Southbury June Floral Selection


The Bloom Central flower delivery of the month for June in Southbury is the Light and Lovely Bouquet

June flower delivery item for Southbury

Introducing the Light and Lovely Bouquet, a floral arrangement that will brighten up any space with its delicate beauty. This charming bouquet, available at Bloom Central, exudes a sense of freshness and joy that will make you smile from ear to ear.

The Light and Lovely Bouquet features an enchanting combination of yellow daisies, orange Peruvian Lilies, lavender matsumoto asters, orange carnations and red mini carnations. These lovely blooms are carefully arranged in a clear glass vase with a touch of greenery for added elegance.

This delightful floral bouquet is perfect for all occasions be it welcoming a new baby into the world or expressing heartfelt gratitude to someone special. The simplicity and pops of color make this arrangement suitable for anyone who appreciates beauty in its purest form.

What is truly remarkable about the Light and Lovely Bouquet is how effortlessly it brings warmth into any room. It adds just the right amount of charm without overwhelming the senses.

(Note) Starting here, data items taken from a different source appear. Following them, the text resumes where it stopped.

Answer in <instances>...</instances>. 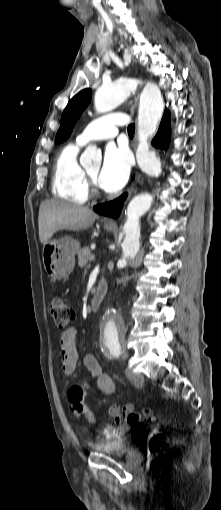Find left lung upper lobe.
<instances>
[{"label": "left lung upper lobe", "mask_w": 221, "mask_h": 510, "mask_svg": "<svg viewBox=\"0 0 221 510\" xmlns=\"http://www.w3.org/2000/svg\"><path fill=\"white\" fill-rule=\"evenodd\" d=\"M92 91L84 89L75 95L66 106L61 116V125L56 135V143H61L69 138L75 123L88 106Z\"/></svg>", "instance_id": "5c2ea615"}]
</instances>
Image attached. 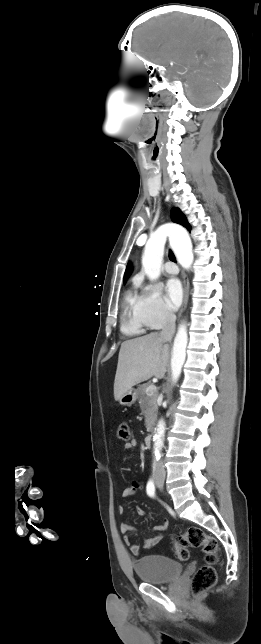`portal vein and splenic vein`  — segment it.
<instances>
[{"label":"portal vein and splenic vein","mask_w":261,"mask_h":644,"mask_svg":"<svg viewBox=\"0 0 261 644\" xmlns=\"http://www.w3.org/2000/svg\"><path fill=\"white\" fill-rule=\"evenodd\" d=\"M154 391H156V386L155 385H149L146 389V393L148 395L152 394Z\"/></svg>","instance_id":"obj_1"}]
</instances>
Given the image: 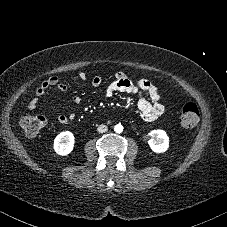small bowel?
<instances>
[{"instance_id":"1","label":"small bowel","mask_w":227,"mask_h":227,"mask_svg":"<svg viewBox=\"0 0 227 227\" xmlns=\"http://www.w3.org/2000/svg\"><path fill=\"white\" fill-rule=\"evenodd\" d=\"M77 79L80 81L85 80L86 74L83 72L79 73L77 75ZM101 84V77L94 76L92 78L91 86L93 88H98ZM52 88L62 92L67 91V85L59 82L58 77L52 76L43 81L36 89L34 97L28 103V108L30 110L37 109L42 98L48 95ZM119 92L130 93L138 97V109L145 122L155 121L164 112V106L160 102L157 87L146 79L132 81L124 73H117L114 80L105 87L104 94L106 97L111 98ZM73 102L76 105H79L81 103L80 96L75 95L73 97ZM75 117V112H71L69 114L61 113L58 115V121L62 125H69L75 120Z\"/></svg>"}]
</instances>
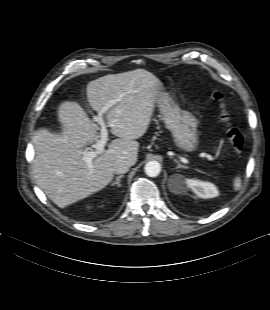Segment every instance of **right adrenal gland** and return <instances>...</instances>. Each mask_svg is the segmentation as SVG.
<instances>
[{
	"label": "right adrenal gland",
	"instance_id": "right-adrenal-gland-1",
	"mask_svg": "<svg viewBox=\"0 0 270 310\" xmlns=\"http://www.w3.org/2000/svg\"><path fill=\"white\" fill-rule=\"evenodd\" d=\"M123 177H124V175H119V176H117L116 179H115V181L112 182L110 185H111V186L117 185V186L120 188V187H121L120 180H121V178H123Z\"/></svg>",
	"mask_w": 270,
	"mask_h": 310
}]
</instances>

The Light and Lovely Bouquet also comes arranged beautifully in a clear glass vase tied with a lime green ribbon at the neck - making it an ideal gift option when you want to convey your love or appreciation.

Another wonderful aspect worth mentioning is how long-lasting these blooms can be if properly cared for. With regular watering and trimming stems every few days along with fresh water changes every other day; this bouquet can continue bringing cheerfulness for up to two weeks.

There is simply no denying the sheer loveliness radiating from within this exquisite floral arrangement offered by the Light and Lovely Bouquet. The gentle colors combined with thoughtful design make it an absolute must-have addition to any home or a delightful gift to brighten someone's day. Order yours today and experience the joy it brings firsthand.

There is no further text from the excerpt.